Logo JawaPos
Author avatar - Image
10 Maret 2026, 23.36 WIB

Pendanaan OpenAI Melambat di Tengah Lonjakan Utang, Masa Depan Startup AI Mulai Dipertanyakan

Sam Altman, CEO OpenAI. Foto: (Al Jazeera) - Image

Sam Altman, CEO OpenAI. Foto: (Al Jazeera)

JawaPos.com — Lonjakan investasi global pada sektor kecerdasan buatan (AI) yang selama ini mendorong valuasi perusahaan teknologi ke tingkat fantastis mulai menghadapi ujian baru. Salah satu yang kini menjadi sorotan adalah OpenAI, perusahaan pengembang ChatGPT yang selama beberapa tahun terakhir menjadi magnet investasi dari raksasa teknologi dunia seperti Nvidia dan Microsoft.

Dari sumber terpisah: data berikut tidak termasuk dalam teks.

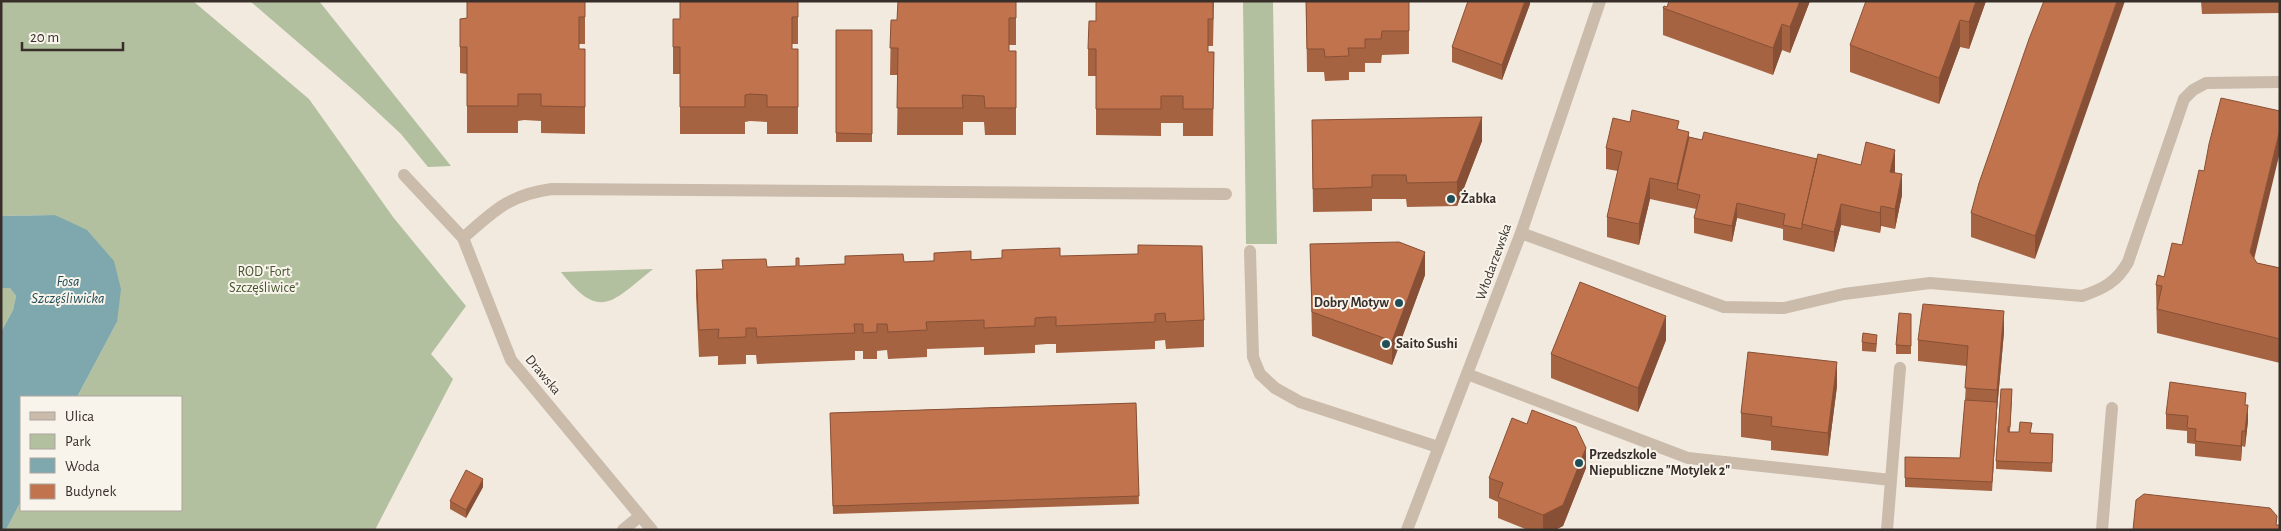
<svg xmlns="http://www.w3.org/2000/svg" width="2281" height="531" viewBox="0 0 2281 531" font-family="'Alegreya Sans',sans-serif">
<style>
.green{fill:#b2c09f}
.water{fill:#7fa8ae}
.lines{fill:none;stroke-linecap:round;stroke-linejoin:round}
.lane{stroke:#cabbab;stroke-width:12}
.street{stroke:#cabbab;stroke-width:12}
.wall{fill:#a66342}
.shaded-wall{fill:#875036}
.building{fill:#c1734d;stroke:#875036}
.poi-dot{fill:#214f58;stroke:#f9f4eb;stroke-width:2}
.labels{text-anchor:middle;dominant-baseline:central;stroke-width:4;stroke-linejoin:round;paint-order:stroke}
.poi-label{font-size:14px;font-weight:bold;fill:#382f2a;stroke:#f9f4eb;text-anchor:start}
.street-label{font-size:14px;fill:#382f2a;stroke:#f9f4eb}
.park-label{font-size:14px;fill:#44552e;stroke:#f9f4eb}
.water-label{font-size:15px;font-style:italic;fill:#214f58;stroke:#f9f4eb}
</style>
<rect width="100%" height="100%" fill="#f2eadf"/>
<!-- green -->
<path class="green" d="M1 1H193L309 99 393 217 466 306 431 354 453 379 375 530H6L21 501V510H181V397H77L117 322 55 215 1 216Z
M250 1H319L451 166 428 167 401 134 358 94Z
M1243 1H1273L1277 244H1246Z
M653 269C612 302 600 322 561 272Z
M1 288H10L16 296 13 310 1 332Z"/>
<!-- water -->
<path class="water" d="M55 215 87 230 114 261 121 289 117 322 77 397H21V501L6 530H1V332L13 310 16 296 10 288H1V216Z"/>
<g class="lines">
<!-- lane -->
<path class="lane" d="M404 175 463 238 511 360 652 530
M1250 251 1253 357 1260 374 1275 388 1300 402 1438 447
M1467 374 1688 458 1891 480
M1887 530 1900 368
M2102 530 2112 408"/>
<!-- street -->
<path class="street" d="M1521 233 1724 307 1784 308 1844 294 1930 283 2082 296C2103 289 2117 282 2128 262L2184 99 2193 90 2206 83 2280 82
M463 238C494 211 508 195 552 189L1226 194
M623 530 640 516
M1407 530 1521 233 1600 1"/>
</g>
<!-- wall -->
<path class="wall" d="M585 1V44H579V49H585V134L541 133V121L524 120 518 121V133H467V74L460 73V19L467 18Z
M798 1V44H792V49H798V134H767V122L750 121 745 122V134H680V74H673V19H680Z
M1016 1V45H1009V51H1016V135H985L984 122H963V135H897L898 75H890L891 20H897Z
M1214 1 1213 46H1208V52H1214L1213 136H1183V123H1161V136L1096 135V76H1088V49L1096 21Z
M1306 1H1409V54L1382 55 1381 63H1365V72H1349V80L1325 81 1324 72H1307Z
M1530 1V4L1502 80 1452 62V47Z
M1810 1 1790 53 1782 50 1773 75 1663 35V8L1667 7Z
M1986 1 1969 49 1960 47 1939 104 1850 72V45Z
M2044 1 2035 259 1971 237V213Z
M2201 1H2280V13L2202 14Z
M836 30H872V142H836Z
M1312 120 1482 141 1457 206 1407 207 1406 199H1372V211L1313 212Z
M1630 122 1679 130 1689 137 1702 140 1817 159 1895 170V173L1902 195 1895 229 1881 226 1880 233 1841 225 1834 252 1783 240V229L1737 218 1732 242 1694 233V218L1696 209 1650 199 1639 245 1607 237V217L1618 171 1606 169V148Z
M1310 244 1425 275 1392 365 1312 336Z
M2182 245 2254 259 2257 263 2280 268V363L2157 333 2156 285 2164 277Z
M1002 250 1060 256 1204 320V347L1166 349 1165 340 1155 341V349L1056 353V344H1047L1035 345V353L984 355V347L927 349V357L888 359 887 350 877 351V359H863V351H855V360L757 364 756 355H746V364L718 365V356L699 357 696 296V270L1002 258Z
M1911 314V354H1896V345Z
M2004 332 1997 410 1992 491 1905 487V457L1960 458 1965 400 1967 366 1918 361V340Z
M1666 340 1638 412 1551 378V354Z
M1862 342 1877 343 1876 352 1862 351Z
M1837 386 1828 456 1771 450V441L1741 437V413Z
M2012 398 2010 432 2053 434 2052 472 1996 469V461Z
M1136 403 1139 504 833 514 830 413Z
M2246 405 2248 421 2245 447 2242 446 2241 461 2195 456V444L2187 443V431L2166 429V414Z
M1586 468 1563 526 1555 530H1528L1498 518V502L1489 498V478Z
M483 487 466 518 450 509V501Z"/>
<!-- shaded-wall -->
<path class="shaded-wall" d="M1525 1H1530V4L1502 80V65Z
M1800 1H1810L1790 53V27Z
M1976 1H1986L1969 49V22Z
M2117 1H2125L2035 259V236Z
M1960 20V47L1939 104V78Z
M1782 24V50L1773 75V48Z
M1482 117V141L1457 206V182Z
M2280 129V152L2250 276V252Z
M1689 132V152L1677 189V184Z
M1895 150V170L1890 192V172Z
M1902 174V195L1895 229V209Z
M1650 178V199L1639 245V224Z
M1737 203V218L1732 242V226Z
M1841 204V225L1834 252V232Z
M1881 206V226L1880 233V213Z
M1425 252V275L1392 365V341Z
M2004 311V332L1997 410 1992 491 1997 390Z
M1666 316V340L1638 412V388Z
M1837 362V386L1828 456V433Z
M2248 405V421L2245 447V431Z
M2242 431V446L2241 461V446Z
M1586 448V468L1563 526 1555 530H1543V515Z
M483 479V487L466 518V510Z"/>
<!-- building -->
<path class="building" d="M467 1H585V17H579V49H585V107L541 106V94H518V106H467V47H460V19L467 18Z
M680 1H798V17H792V49H798V107H767V95L750 94 745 95V107H680V47H673V19H680Z
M898 1H1016V18H1009V51H1016V108H985L984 96 962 95 963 108H897L898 48H890L891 20H897Z
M1096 1H1213V19H1208V52H1214L1213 109H1183V96H1161V109H1096V49H1088L1089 21H1096Z
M1306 1H1409V31H1382L1381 39H1365V48H1348L1349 56 1325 57 1324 49H1307Z
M1468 1H1525L1502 65 1452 47Z
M1669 1H1800L1790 27 1782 24 1773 48 1663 8 1664 6 1667 7Z
M1866 1H1976L1969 22 1960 20 1939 78 1850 45Z
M2044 1H2117L2035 236 1971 213 1979 183 2029 39Z
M836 30H872V134L836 133Z
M2221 98 2280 111V129L2250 252 2257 263 2280 268V339L2157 309 2162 286 2156 285 2158 275 2164 277 2172 243 2182 245 2199 170 2204 171 2209 144Z
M1632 110 1679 121 1677 129 1689 132 1677 184 1650 178 1639 224 1607 217 1622 152 1606 148 1613 118 1630 122Z
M1482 117 1457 182 1407 183 1406 175H1372V187L1313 189 1312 120Z
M1704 132 1817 159 1802 224V229L1783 225 1785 214 1737 203 1732 226 1694 218 1700 195 1677 189 1689 137 1702 140Z
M1866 142 1895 150 1890 172 1902 174 1895 209 1881 206 1880 213 1841 204 1834 232 1802 224 1818 154 1861 165Z
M1399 242 1425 252 1392 341 1312 312 1310 244Z
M1138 245 1202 246 1204 320 1166 322 1165 313 1155 314V322L1056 326V317H1047L1035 318V326L984 328V320L926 322 927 330 888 332 887 324H877V332L863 333V324H854L855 333 757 337 756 328H746V337L718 338 719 329 699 330 696 270 723 269 722 260 766 259 767 267 796 266V258H799V266L845 264V256L903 254 904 262 934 261V253L971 251V260L1002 258V250L1060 248V256L1138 254Z
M1580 282 1666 316 1638 388 1551 354Z
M1923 304 2004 311 1997 390 1965 388 1968 346 1918 340Z
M1899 313 1911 314V346L1896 345Z
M1863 333 1877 335 1876 344 1862 342Z
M1748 352 1837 362 1828 433 1771 426 1772 417 1741 413Z
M2170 382 2246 393 2245 405H2248L2245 431H2242L2241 446 2195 441 2196 429 2187 428 2188 416 2166 414Z
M2001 389H2012L2010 427H2008V432H2019L2020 422 2032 423 2030 433 2053 434 2052 463 1996 461Z
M1965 400 1997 402 1992 482 1905 478V457L1960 458Z
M1136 403 1139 496 833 506 830 413Z
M1532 410 1576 427 1586 448 1563 505 1543 515 1498 497 1503 483 1489 478 1512 418 1527 424Z
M466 470 483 479 466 510 450 501Z
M2144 494 2270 508 2277 516 2276 525H2280V530H2133L2136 500Z"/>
<!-- markers -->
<g class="poi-dot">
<circle cx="1451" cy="199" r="5"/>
<circle cx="1399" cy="303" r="5"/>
<circle cx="1386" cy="344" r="5"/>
<circle cx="1579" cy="463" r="5"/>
</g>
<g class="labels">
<!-- poi labels -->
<g class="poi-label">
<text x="1461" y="199">Żabka</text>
<text x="1389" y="303" text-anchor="end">Dobry Motyw</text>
<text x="1396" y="344">Saito Sushi</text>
<text x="1589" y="455">Przedszkole<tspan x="1589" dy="16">Niepubliczne "Motylek 2"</tspan></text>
</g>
<!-- street labels -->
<g class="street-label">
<text transform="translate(1494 262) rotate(-70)">Włodarzewska</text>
<text transform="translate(543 375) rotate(50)">Drawska</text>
</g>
<!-- park labels -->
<g class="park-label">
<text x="264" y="272">ROD "Fort<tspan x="264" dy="16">Szczęśliwice"</tspan></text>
</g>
<!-- water labels -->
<g class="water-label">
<text x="68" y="281">Fosa<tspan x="68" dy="17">Szczęśliwicka</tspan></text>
</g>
</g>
<!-- border -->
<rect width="2281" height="531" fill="none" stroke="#382f2a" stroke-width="5"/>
<!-- legend -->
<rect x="20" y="396" width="162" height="115" fill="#f9f4eb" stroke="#aca59e"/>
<rect x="30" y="412" width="25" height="8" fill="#cabbab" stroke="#aca59e"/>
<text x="65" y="421" font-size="15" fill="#382f2a">Ulica</text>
<rect x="30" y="434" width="25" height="15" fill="#b2c09f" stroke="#aca59e"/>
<text x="65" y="446" font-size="15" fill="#382f2a">Park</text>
<rect x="30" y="458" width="25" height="15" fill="#7fa8ae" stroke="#aca59e"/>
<text x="65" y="471" font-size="15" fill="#382f2a">Woda</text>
<rect x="30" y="484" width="25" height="15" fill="#c1734d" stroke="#aca59e"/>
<text x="65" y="496" font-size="15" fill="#382f2a">Budynek</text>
<!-- scale -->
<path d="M22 42v8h101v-8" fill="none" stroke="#382f2a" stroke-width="2.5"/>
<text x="30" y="42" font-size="15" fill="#382f2a" stroke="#f9f4eb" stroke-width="4" paint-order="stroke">20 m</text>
</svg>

Sejak ledakan popularitas teknologi AI generatif, OpenAI berhasil mengumpulkan dana lebih dari 168 miliar dolar AS atau sekitar Rp 2.837 triliun (kurs Rp 16.890 per dolar AS). Namun hingga kini perusahaan yang dipimpin Sam Altman itu masih belum memiliki model bisnis yang benar-benar terbukti menghasilkan keuntungan, sementara kebutuhan pendanaan untuk membangun infrastruktur komputasi terus meningkat.

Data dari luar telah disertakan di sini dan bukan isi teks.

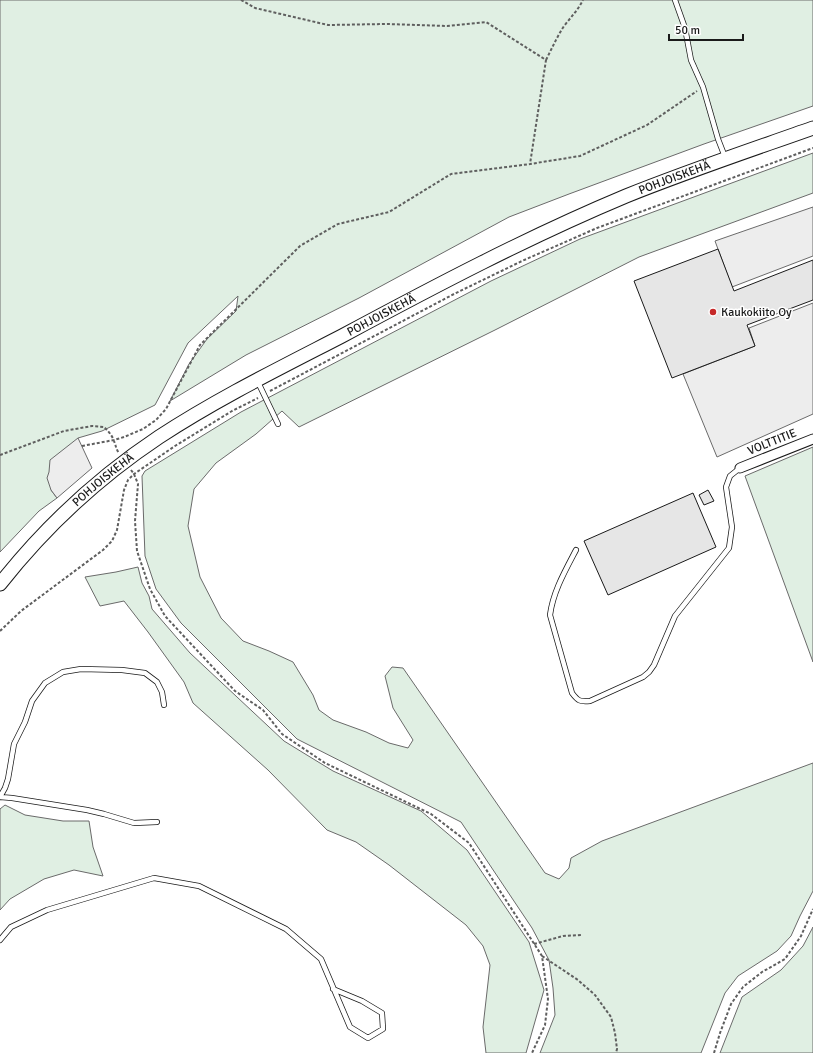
<svg xmlns="http://www.w3.org/2000/svg" width="813" height="1053" viewBox="0 0 813 1053" font-family="Signika,sans-serif">
<style>
.green{fill:#e0efe3;stroke:#6a6a6a}
.parking{fill:#ededed;stroke:#6a6a6a}
.building{fill:#e6e6e6;stroke:#1a1a1a}
.lines{fill:none;stroke-linecap:round;stroke-linejoin:round}
.lane-casing{stroke:#1a1a1a;stroke-width:6}
.street-casing{stroke:#1a1a1a;stroke-width:11}
.secondary-casing{stroke:#1a1a1a;stroke-width:15}
.path{stroke:#5f5f5f;stroke-width:2;stroke-dasharray:3 2;stroke-linecap:butt}
.lane{stroke:#fff;stroke-width:4.5}
.street{stroke:#fff;stroke-width:9}
.secondary{stroke:#fff;stroke-width:13}
.poi-dot{fill:#c62828;stroke:#fff;stroke-width:1.5}
.labels{text-anchor:middle;dominant-baseline:central;stroke-width:3;stroke-linejoin:round;paint-order:stroke}
.street-label{font-size:12px;fill:#1a1a1a;stroke:#fff}
.poi-label{font-size:12px;fill:#1a1a1a;stroke:#fff;text-anchor:start}
</style>
<rect width="100%" height="100%" fill="#fff"/>
<path class="green" d="M0 0H813V106L704 144 569 194 509 217 359 298 246 355 170 401 189 364 207 339 236 311 238 296 188 343 155 405 102 431 78 438 51 490 57 498 39 511 0 552Z
M813 153V193L639 257 495 330 299 427 282 411 256 434 216 463 194 489 188 526 200 577 221 618 243 641 269 651 293 662 313 695 319 710 333 720 366 732 389 743 408 748 413 740 393 708 385 676 392 667 403 668 545 873 559 879 569 868 571 858 602 841 813 763V891L800 916 791 936 777 951 738 976 725 993 701 1053H540L555 1015 553 988 549 960 532 928 461 822 297 739 181 623 156 589 145 556 142 476 145 471 241 412 491 281 580 239Z
M813 447V662L745 476Z
M138 567 142 583 149 596 152 609 190 653 284 741 333 771 421 811 467 850 529 942 544 990 526 1053H486L483 1027 490 965 483 946 466 925 389 865 356 842 327 830 268 770 193 703 184 682 148 632 124 601 100 606 85 577 116 572Z
M5 805 25 815 63 821H89L93 847 103 876 74 870 44 879 10 899 0 910V809Z
M813 927V1053H720L742 997 781 970 803 946Z"/>
<path class="parking" d="M813 207V256L732 287 715 241Z
M813 303V414L717 457 683 374 755 346 749 328Z
M78 438 92 468 57 498 51 490 47 478 49 472 50 460Z"/>
<path class="building" d="M718 249 734 291 813 260V300L747 325 755 346 672 378 634 281Z
M708 490 714 501 704 505 699 495Z
M693 493 716 547 608 595 584 541Z"/>
<g class="lines">
<g class="lane-casing">
<path id="lane" d="M675 0 685 28 691 60 703 87 718 139 725 157
M257 380 278 424
M576 550C565 571 553 592 550 615L572 693C578 701 580 702 590 701L643 677 649 672 654 665 675 616 729 548 732 527 726 487 730 476 740 468
M0 797 5 788 8 779 14 744 25 722 32 701 45 683 63 672 81 669 122 670 145 673 157 682 162 692 164 705
M0 797 12 798 87 810 104 814 134 823 157 822
M0 940 11 927 47 910 154 878 199 886 286 929 321 959 350 1027 368 1038 383 1029 382 1013 362 1001 333 989"/>
</g>
<g class="street-casing">
<path id="street" d="M740 468 813 439"/>
</g>
<g class="secondary-casing">
<g id="secondary">
<path id="s1" d="M0 584C45 527 99 477 159 437 217 399 280 368 342 336 435 286 528 237 626 196 688 171 751 150 813 128"/>
</g>
</g>
<path class="path" d="M241 0 255 8 328 25 387 24 447 26 486 22 546 60 530 164
M546 60C552 48 557 37 564 26 571 17 578 10 583 0
M270 391 454 294 522 261 597 228 813 148
M82 446 114 440 124 437 143 429 156 420 166 409 200 345 300 246 338 224 389 212 451 174 530 164 580 156 647 125 697 91
M0 455 64 431 92 426 104 427C108 431 112 435 114 441 116 446 116 449 119 453
M131 470 134 474 138 484 135 521 137 551 150 589 165 616 235 691 263 710 282 734 325 763 431 814 469 843 542 956 548 999 545 1025 532 1053
M0 631 21 611 103 550 112 541 117 530 124 490 128 480 134 474 175 446 232 411 258 398
M534 944 563 936 581 935
M542 956 578 980 595 995 611 1017 615 1033 617 1049 616 1053
M714 1053 720 1033 731 1004 743 987 762 972 785 959 801 936 813 909"/>
<use href="#lane" class="lane"/>
<use href="#street" class="street"/>
<use href="#secondary" class="secondary"/>
</g>
<circle class="poi-dot" cx="713" cy="312" r="4"/>
<g class="labels">
<g class="street-label">
<text stroke="none"><textPath href="#s1" startOffset="795">POHJOISKEHÄ</textPath></text>
<text stroke="none"><textPath href="#s1" startOffset="471">POHJOISKEHÄ</textPath></text>
<text transform="translate(772 442) rotate(-22)">VOLTTITIE</text>
<text stroke="none"><textPath href="#s1" startOffset="147">POHJOISKEHÄ</textPath></text>
</g>
<g class="poi-label">
<text x="721" y="312">Kaukokiito Oy</text>
</g>
</g>
<path d="M669 34v6h74v-6" fill="none" stroke="#1a1a1a" stroke-width="2"/>
<text x="675" y="34" font-size="12" fill="#1a1a1a" stroke="#ffffff" stroke-width="3" paint-order="stroke">50 m</text>
</svg>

Dilansir dari Al Jazeera, Selasa (10/3/2026), sejumlah analis mulai mempertanyakan arah masa depan perusahaan tersebut di tengah kebutuhan finansial yang melonjak. Keraguan juga muncul dari investor besar yang selama ini menjadi tulang punggung pendanaan OpenAI.

CEO Nvidia Jensen Huang menyatakan perusahaan masih akan menanamkan investasi besar, namun memberi sinyal bahwa dukungan tersebut tidak akan berlangsung tanpa batas. “Kami akan menginvestasikan 30 miliar dolar AS lagi ke OpenAI, tetapi ini mungkin terakhir kalinya sampai perusahaan itu melantai di bursa saham,” ujarnya. Huang juga menambahkan bahwa rencana investasi infrastruktur sebesar 100 miliar dolar AS yang sebelumnya dibahas “tidak ada dalam rencana saat ini”.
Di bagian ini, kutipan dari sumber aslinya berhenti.